# Low-energy excited states of $^{13}C$

While doing some studying for an exam in introductory nuclear physics, I stumbled upon a question I can't answer. I'm supposed to explain the ground state and the three lowest energy excited states of $$^{13}C$$ using the shell model. The ground state has spin and parity $$1/2^-$$. The excited state with $$E = 3.09 \text{ MeV}$$ corresponds to $$1/2^+$$, the $$3.68 \text{ MeV}$$ state to $$3/2^-$$ and $$3.85 \text{ MeV}$$ to $$5/2^+$$. I know that $$^{13}C$$ has one unpaired neutron, which will determine the spin and parity of the nucleus. $$1/2^-$$ must then correspond to a $$p_{1/2}$$-level, $$1/2^+$$ to an $$s_{1/2}$$-level, $$3/2^-$$ to $$p_{3/2}$$ and $$5/2^+$$ to $$d_{5/2}$$. (See table below.) The unpaired nucleon must reside in the level corresponding to each state.
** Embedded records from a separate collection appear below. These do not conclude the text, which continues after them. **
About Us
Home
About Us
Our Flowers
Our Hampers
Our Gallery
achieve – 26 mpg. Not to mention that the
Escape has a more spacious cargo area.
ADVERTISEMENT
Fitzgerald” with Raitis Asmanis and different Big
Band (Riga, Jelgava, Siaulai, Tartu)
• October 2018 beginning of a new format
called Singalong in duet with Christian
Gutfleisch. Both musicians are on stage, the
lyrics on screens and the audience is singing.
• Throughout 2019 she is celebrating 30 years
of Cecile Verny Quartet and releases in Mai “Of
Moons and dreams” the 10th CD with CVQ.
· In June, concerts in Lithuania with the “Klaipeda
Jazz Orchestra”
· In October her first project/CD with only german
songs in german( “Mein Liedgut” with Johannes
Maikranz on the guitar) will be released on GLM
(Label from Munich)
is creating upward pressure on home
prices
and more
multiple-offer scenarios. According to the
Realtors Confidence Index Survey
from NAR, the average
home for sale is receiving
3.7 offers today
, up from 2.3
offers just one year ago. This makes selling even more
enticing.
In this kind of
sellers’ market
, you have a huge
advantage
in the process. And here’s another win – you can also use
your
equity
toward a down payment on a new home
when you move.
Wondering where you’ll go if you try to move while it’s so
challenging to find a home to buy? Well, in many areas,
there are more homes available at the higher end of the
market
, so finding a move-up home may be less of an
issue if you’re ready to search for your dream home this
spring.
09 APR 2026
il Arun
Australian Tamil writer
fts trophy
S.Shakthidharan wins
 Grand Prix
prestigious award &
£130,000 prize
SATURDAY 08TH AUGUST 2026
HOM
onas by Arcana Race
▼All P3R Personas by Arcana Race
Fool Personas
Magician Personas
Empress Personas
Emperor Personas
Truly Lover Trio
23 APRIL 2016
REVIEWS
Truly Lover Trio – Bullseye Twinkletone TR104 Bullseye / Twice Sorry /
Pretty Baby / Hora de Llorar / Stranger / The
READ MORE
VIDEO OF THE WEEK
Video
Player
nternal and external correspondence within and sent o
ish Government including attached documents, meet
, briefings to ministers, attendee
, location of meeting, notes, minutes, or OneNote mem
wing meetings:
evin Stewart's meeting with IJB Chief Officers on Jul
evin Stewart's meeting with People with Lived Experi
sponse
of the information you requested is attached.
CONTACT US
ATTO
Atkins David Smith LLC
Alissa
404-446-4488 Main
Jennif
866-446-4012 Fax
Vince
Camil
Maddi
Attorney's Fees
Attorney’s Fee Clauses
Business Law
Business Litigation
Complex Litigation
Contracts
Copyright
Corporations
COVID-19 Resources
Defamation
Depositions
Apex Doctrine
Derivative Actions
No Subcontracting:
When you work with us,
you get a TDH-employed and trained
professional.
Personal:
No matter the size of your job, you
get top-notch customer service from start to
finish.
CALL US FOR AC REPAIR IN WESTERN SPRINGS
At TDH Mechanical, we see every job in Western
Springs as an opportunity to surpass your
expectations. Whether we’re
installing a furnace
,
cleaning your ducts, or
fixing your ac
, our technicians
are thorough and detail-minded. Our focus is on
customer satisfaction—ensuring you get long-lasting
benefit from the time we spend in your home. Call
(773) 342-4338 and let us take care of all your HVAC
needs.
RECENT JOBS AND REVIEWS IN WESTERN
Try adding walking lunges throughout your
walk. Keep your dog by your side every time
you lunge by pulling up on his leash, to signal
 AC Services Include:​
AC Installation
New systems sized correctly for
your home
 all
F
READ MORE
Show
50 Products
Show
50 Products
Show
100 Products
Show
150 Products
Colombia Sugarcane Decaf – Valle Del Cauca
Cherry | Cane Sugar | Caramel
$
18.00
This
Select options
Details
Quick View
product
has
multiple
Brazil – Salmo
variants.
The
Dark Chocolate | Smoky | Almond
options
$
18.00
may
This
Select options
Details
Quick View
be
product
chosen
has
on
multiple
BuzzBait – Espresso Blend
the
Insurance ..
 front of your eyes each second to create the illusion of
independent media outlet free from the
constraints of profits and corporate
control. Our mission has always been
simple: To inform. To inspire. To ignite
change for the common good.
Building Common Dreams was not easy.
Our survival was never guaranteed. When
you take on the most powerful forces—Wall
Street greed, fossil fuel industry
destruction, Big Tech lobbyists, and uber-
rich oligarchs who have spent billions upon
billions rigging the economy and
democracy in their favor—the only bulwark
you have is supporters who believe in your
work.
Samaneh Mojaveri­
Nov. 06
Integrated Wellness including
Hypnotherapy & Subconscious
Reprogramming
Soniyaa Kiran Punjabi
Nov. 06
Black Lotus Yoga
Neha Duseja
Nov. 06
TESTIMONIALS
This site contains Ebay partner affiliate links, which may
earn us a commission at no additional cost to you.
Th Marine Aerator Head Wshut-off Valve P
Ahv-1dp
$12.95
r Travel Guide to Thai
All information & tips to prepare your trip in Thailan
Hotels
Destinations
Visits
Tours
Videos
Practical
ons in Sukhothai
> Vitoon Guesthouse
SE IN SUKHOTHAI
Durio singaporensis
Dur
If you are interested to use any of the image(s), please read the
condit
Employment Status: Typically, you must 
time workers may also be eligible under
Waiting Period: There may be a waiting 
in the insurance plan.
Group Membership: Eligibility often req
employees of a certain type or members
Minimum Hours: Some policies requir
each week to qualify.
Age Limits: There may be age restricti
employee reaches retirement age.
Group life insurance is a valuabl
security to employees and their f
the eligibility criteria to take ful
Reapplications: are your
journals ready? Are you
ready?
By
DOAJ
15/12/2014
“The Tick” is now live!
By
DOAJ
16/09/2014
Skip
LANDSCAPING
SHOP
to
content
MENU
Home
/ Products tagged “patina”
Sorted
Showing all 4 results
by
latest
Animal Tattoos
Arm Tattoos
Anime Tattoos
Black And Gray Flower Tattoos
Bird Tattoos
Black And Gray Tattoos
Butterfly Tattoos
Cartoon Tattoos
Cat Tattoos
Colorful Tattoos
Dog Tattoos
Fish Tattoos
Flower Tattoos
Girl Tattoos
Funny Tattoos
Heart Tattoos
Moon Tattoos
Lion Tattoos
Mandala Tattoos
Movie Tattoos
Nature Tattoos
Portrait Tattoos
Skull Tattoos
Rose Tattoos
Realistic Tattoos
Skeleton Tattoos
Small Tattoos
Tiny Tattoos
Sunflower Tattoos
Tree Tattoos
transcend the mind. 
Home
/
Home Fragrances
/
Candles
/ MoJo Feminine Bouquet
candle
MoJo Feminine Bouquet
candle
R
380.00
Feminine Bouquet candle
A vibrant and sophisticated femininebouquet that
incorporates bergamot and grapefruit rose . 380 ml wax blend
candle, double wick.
\begin{align} 0 \text{ MeV} && 1/2^- && p_{1/2} \\ 3.09 \text{ MeV} && 1/2^+ && s_{1/2} \\ 3.68 \text{ MeV} && 3/2^- && p_{3/2} \\ 3.85 \text{ MeV} && 5/2^+ && d_{5/2} \\ \end{align}

In order to transition from $$1/2^-$$ to $$1/2^+$$, we can either let the unpaired neutron in $$1p_{1/2}$$ jump to $$2s_{1/2}$$ or let a paired neutron jump from $$1s_{1/2}$$ to $$1p_{1/2}$$. Other options seem out of the question, since the $$3s_{1/2}$$-level lies much higher and would therefore require too much energy to achieve. How would I determine which of the two would happen?